* THE TASK: Where in the data does the word "MiniLM" appear? Find those lines and copy them.

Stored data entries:
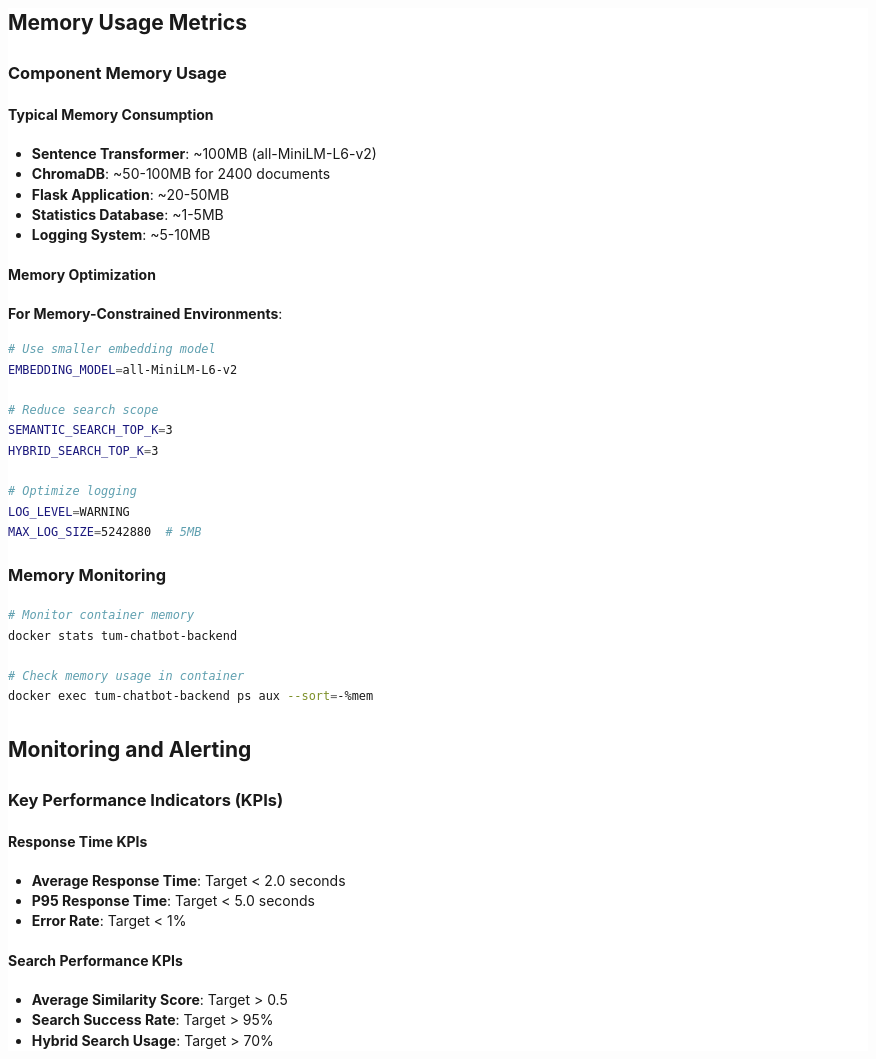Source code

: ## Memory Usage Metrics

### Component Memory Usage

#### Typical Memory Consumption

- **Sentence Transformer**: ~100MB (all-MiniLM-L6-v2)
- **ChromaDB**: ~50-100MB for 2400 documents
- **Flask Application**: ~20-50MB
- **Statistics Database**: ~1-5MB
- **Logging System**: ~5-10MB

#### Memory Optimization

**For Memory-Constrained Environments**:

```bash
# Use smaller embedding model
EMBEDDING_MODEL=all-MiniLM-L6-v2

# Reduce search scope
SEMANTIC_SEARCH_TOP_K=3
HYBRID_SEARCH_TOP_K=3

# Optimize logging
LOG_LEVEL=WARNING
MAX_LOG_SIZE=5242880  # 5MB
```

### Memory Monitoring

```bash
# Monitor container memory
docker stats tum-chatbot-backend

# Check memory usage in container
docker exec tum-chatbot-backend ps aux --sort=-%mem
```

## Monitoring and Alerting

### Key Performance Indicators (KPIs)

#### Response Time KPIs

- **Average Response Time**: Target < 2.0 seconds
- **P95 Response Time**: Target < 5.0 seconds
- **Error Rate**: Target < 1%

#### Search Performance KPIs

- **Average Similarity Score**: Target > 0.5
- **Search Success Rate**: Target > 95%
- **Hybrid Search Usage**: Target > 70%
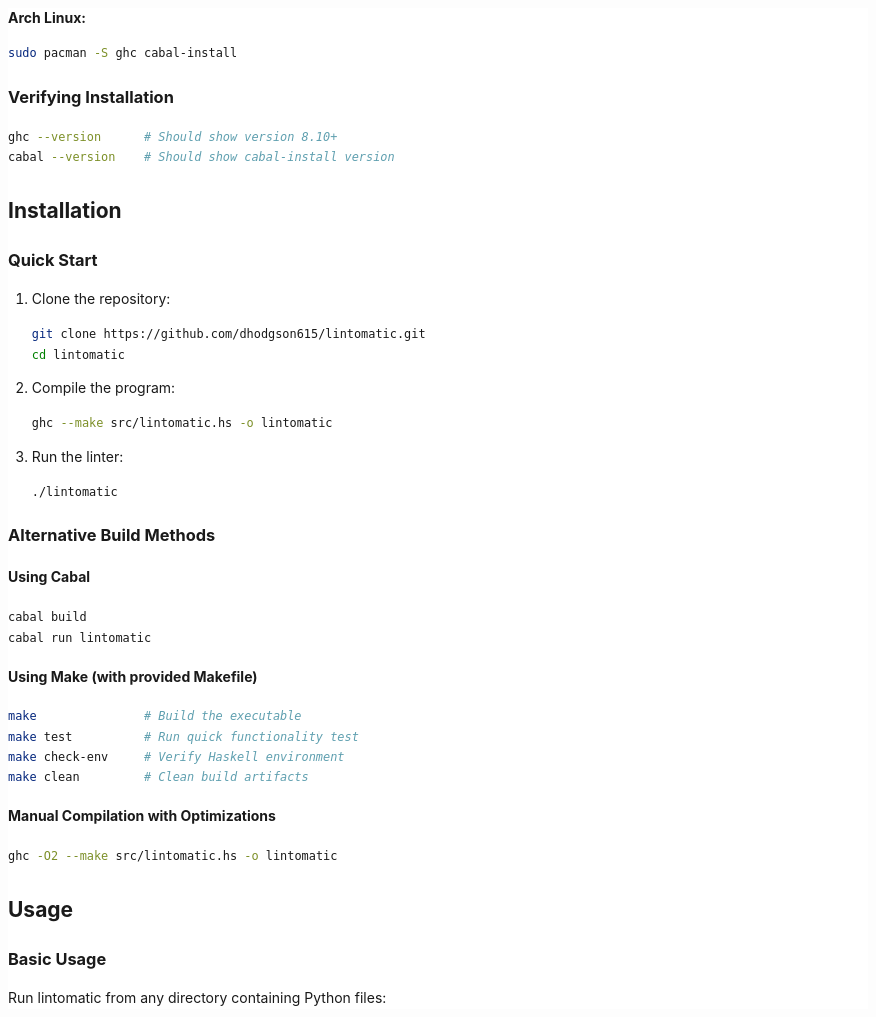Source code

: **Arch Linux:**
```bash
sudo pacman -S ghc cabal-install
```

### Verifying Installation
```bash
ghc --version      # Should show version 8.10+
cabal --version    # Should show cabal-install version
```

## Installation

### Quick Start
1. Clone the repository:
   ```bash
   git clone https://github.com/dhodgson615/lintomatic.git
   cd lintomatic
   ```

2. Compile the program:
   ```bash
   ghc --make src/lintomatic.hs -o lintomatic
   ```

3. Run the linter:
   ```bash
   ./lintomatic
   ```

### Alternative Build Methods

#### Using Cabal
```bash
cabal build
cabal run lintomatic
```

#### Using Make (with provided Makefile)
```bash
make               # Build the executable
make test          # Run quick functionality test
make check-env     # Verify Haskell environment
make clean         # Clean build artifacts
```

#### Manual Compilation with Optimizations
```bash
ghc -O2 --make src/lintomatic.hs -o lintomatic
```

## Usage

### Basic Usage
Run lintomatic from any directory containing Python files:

* ANSWER SECTION:
- **Sentence Transformer**: ~100MB (all-MiniLM-L6-v2)
EMBEDDING_MODEL=all-MiniLM-L6-v2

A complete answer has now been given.